▶ DATA FOR THIS TASK
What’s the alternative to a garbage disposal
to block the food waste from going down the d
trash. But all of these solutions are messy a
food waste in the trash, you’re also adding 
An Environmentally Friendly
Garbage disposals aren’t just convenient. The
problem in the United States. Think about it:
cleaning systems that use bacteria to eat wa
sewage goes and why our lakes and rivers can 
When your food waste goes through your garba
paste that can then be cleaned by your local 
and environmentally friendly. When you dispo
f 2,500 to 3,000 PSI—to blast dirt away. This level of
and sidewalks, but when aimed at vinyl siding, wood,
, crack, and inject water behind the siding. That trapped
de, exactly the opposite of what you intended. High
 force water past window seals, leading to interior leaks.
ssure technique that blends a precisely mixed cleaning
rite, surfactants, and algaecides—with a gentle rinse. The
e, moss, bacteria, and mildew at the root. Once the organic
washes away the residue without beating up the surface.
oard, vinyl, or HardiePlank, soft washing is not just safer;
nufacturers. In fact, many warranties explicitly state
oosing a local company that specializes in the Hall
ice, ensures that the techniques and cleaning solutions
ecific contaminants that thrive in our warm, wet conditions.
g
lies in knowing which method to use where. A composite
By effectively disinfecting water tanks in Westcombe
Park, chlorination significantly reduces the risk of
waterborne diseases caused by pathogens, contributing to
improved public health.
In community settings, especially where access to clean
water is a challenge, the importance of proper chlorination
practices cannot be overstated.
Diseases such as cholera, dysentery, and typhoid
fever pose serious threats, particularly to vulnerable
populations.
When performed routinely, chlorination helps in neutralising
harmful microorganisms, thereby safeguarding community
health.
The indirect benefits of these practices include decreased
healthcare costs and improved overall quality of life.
...
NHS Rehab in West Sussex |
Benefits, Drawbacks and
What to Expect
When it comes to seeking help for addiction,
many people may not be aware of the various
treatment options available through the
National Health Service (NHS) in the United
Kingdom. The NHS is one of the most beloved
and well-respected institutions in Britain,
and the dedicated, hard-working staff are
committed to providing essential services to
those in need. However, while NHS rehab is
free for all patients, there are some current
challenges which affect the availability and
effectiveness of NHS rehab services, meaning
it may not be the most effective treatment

▶ WHAT TO DO
If the string "treatment" is in a line of the entries, pick that line out.

▶ THE COMPLETED TASK
treatment options available through the
it may not be the most effective treatment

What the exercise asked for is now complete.